Nick Cave is rock star and writer and composer and poet and one dark soul.  The Sick Bag Song is his epic chronicle of one long tour, tripping into his youth and hallucinations and creative process and fantasy.  It started as a tour diary – scribbles on airline sick bags as he traversed across the United States – and ended as an epic poem, a memoir, a treatise on the business of performance.  It is frazzling and funny and a bit silly and at times quite deep.  I love Nick Cave and I loved this book.  

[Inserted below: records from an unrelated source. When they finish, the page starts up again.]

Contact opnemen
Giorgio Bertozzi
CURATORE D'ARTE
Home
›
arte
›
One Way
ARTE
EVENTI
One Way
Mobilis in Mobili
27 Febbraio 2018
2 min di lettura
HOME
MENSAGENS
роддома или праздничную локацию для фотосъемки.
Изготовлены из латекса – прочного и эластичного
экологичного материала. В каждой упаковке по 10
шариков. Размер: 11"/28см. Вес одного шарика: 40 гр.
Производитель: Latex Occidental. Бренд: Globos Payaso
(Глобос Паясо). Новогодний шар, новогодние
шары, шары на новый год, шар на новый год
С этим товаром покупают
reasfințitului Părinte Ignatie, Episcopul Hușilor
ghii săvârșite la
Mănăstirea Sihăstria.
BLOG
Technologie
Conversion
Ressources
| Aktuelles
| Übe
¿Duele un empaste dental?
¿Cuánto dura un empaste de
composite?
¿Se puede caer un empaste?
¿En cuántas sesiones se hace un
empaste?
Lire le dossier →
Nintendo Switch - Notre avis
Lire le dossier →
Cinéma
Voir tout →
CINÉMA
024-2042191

The collection is organised into short little chapters, titled with where this particular sick bag is from – Manchester Tennessee; Detroit Michigan.  It is a mishmash of whatever inspiration has hit in that moment – reminiscence, travel, despair, monsters, music, gods.  He is wild and wise, it is a real challenge to spend time in this fragmented, smart mind.

There is a lot of darkness and struggles and madness.  Some of this is embodied in a monster, in hallucinations, in crazy hard moments alone in a hotel room.   But all of it is so well constructed, so well articulated and thought-out and passionate that it all has meaning.  You can tell each tremble and fault has a a larger part in his processing; it is all rolling into this creative sight, a fragmentation of how he sees the world.

“As I stand on the edge of the king-sized bed
At the Sunset Marquis in West Hollywood,
Like a small erect god,
My heart is tied to the tracks of a shrieking train.
To my left, a shadowy concrete pylon, to my right,
The lethal branches of a half-felled tree.
You lie naked and partially submerged
In the muddy water below, thumbing nonchalantly
Through a motivational manual.”

Form is fluid through all this madcapness.  This is not necessarily indulgent stream-of-consciousness but a sharp tapping in of moments of perception, expertly engineered for that time, calling on whatever structure is appropriate: prose, lyric, poem.  There are regular themes here too, the repetition of their presence creating little markers along the pretty trippy journey: gods small and large, train tracks, the river, a hooker with a g-string that matches her mini skirt.

It is not all sadness and mystery either; our elusive rockstar’s reflections on his own self almost accidentally turn into appropriate little salves for others too:

“Everything is happening and has happened and will happen again.  Everything that exists has always existed and will continue to exist.  Memory is imagined; it is not real.  Don’t be ashamed of of its need to create; it is the loveliest part of your heart.  Myth is the true history.  Don’t let them tell you there are no monsters.  Don’t let them make you feel stupid, just because you are happy to play in the dark with your flashlight.  The mystical world depends on you and your tolerance for the absurd.”

And then, so suddenly, in this slim little volume of the rockstar’s thoughts end.  It feels like a precious collection, a witty and crazy insight, a pretty hallucinatory journey.   Nick Cave is an elusive, tripping artist, making something out of everything he sees.  Like everything else he creates, The Sick Bag Song is a fascinating, little discomforting, wondrous trip through a beautiful mind.